Обязательно – Нюрка. Работает посудомойкой в пельменной. К ней приходят "милёнки". Некоторые из них даже не доходят до Нюркиной комнаты и засыпают прямо посреди коридора. Яков Ароныч, имеющий обыкновение выходить ночью пописать, вечно спотыкается о какое-нибудь молчаливое тело. С Нюркой в какой-то момент приключается белая горячка. Начинается все с того, что она долго и с умилением наблюдает на никелированной поверхности Клавдиниколавнего кофейника трех танцующих генералов. Нюрку кладут подлечиться, и Розенцвейг временно не спотыкается.
Обязательно – бывший энкавэдэшник с какой-нибудь прибалтийской фамилией. Одинок, молчалив, сед, подтянут, загадочен. Его, естественно, побаиваются. Он долго чистит ботинки, потом идет играть в шахматы на бульвар.
Обязательно – разбитной студент Алик. Родители в какой-то перманентной командировке. Допустим, в Китае – все тогда были в Китае. Из-за дверей комнаты доносится какая-то нескончаемая бесамемуча. Занимает тридцатку (старыми) у доброй Люськи. Донимает учительницу Окуджавой. Где учится, неизвестно. Скорее всего – нигде.
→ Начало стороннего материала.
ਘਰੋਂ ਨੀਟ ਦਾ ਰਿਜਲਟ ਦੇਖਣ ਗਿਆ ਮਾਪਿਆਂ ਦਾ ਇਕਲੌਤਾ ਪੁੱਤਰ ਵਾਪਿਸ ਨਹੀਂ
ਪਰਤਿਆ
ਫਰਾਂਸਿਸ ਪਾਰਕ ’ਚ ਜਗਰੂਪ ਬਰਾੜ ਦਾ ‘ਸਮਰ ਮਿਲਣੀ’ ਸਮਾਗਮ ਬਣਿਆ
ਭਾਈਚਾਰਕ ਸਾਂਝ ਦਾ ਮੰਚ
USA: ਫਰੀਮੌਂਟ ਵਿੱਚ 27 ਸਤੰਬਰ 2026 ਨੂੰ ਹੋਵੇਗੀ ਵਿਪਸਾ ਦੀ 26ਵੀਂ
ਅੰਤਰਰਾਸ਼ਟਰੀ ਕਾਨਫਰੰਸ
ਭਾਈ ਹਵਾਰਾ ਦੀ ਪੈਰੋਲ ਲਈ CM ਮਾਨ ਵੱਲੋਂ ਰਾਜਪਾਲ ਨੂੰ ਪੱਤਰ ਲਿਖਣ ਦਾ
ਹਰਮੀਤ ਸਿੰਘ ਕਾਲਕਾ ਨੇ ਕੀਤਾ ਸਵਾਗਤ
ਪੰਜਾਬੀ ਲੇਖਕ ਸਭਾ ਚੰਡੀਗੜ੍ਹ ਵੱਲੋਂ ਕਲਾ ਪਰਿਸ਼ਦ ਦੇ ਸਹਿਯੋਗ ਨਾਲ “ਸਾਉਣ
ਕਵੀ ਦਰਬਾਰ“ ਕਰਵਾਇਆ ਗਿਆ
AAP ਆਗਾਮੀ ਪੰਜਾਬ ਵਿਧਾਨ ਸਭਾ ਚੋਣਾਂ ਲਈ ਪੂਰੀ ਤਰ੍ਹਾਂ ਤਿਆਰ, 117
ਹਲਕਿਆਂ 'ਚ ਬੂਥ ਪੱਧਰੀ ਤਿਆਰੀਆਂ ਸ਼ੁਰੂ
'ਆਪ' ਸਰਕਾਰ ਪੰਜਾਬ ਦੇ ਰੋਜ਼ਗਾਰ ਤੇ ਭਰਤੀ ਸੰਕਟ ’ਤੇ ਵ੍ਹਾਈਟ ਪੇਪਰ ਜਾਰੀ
Обязательно – две сестры: Татьяна Дмитриевна и Ольга Дмитриевна (понятное дело: "Евгений Онегин"). Они очень тихие. Тихие они по вполне объяснимой причине: обе глухонемые. Но это днем они тихие. По ночам же они затевают плановые уборки мест общего пользования, страшным образом грохоча тазами и ведрами. Объяснить им, что шум может мешать и вообще что такое шум, невозможно. К ним, впрочем, относятся снисходительно. Во-первых, все-таки как бы инвалиды. Во-вторых, они портнихи, и к тому же добрые. Каждый жилец ко дню рождения что-нибудь получает – сатиновые шаровары, фартучек с эмблемой Московского фестиваля молодежи и студентов. Игривая фестивальная ромашка вызывает паразитические ассоциации, ибо расположена на том же месте, какому обычно присущ фиговый листок.